For 34 years, Benson worked at the Oklahoma Publishing Company (publisher of The Oklahoman) in the classified advertising department. Ford remembers visiting when she was younger, and seeing her mother’s rapport with her coworkers in the smoke-filled newsrooms. As a teenager, Ford got a summer job there working in circulation.
In recent years, Benson’s health began to fail. She had a minor stroke, hip and knee replacements, and then she was diagnosed with mild dementia. Ford moved her mother into her house in 2017.
Fall of 2020 was a trying time for Ford and her husband. First, his mother died from COVID-19 in October. Then, Ford got sick, tested positive, and was hospitalized for six days with pneumonia. Since local hospitals were full, she was sent to Enid, Oklahoma. The day she returned home, they called an ambulance for her mother after Benson complained of breathing problems.
“The paramedics took her out, and I told her ‘I love you, mama,’” Ford says, “but, once her condition started deteriorating, I wished I had hugged her.”

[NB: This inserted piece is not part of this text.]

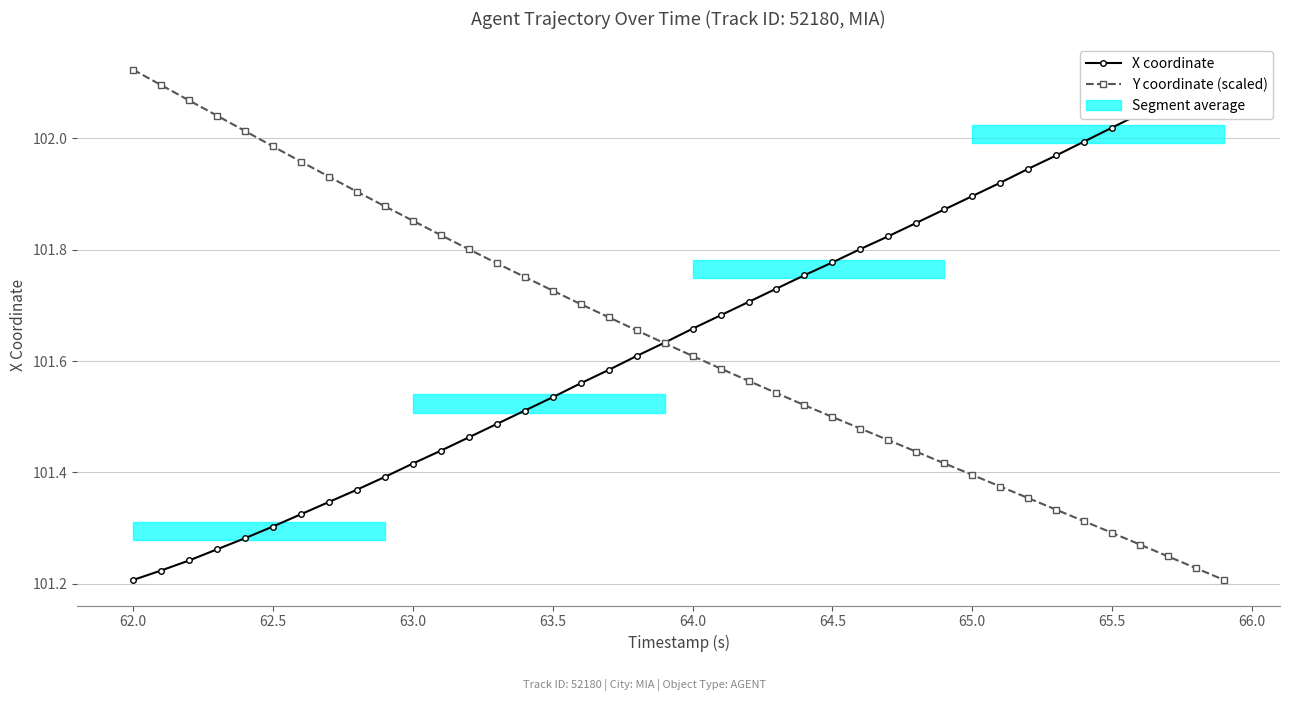

Does the chart display data point markers on the line(s)?

Yes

Benson was in the hospital for almost three weeks. Doctors first increased her oxygen, then put her on a BiPAP machine, and finally a ventilator. She couldn’t take Remdesivir, the drug that had helped Ford overcome it, because of liver problems. After a few days, Benson’s condition continued downhill, and doctors told Ford she was unlikely to recover from the damage to her lungs and kidneys. Ford made the decision to take her mother off the ventilator.
Her daughter Alainna set up a Zoom call so that Benson’s family and friends could tell her how much she meant to them. Ford was allowed to sit by her mother’s bed to hold her hand. Watching her mother’s body “gasping for breath” is a difficult memory that Ford says she will never forget, but she felt lucky to have the opportunity to give her a final hug.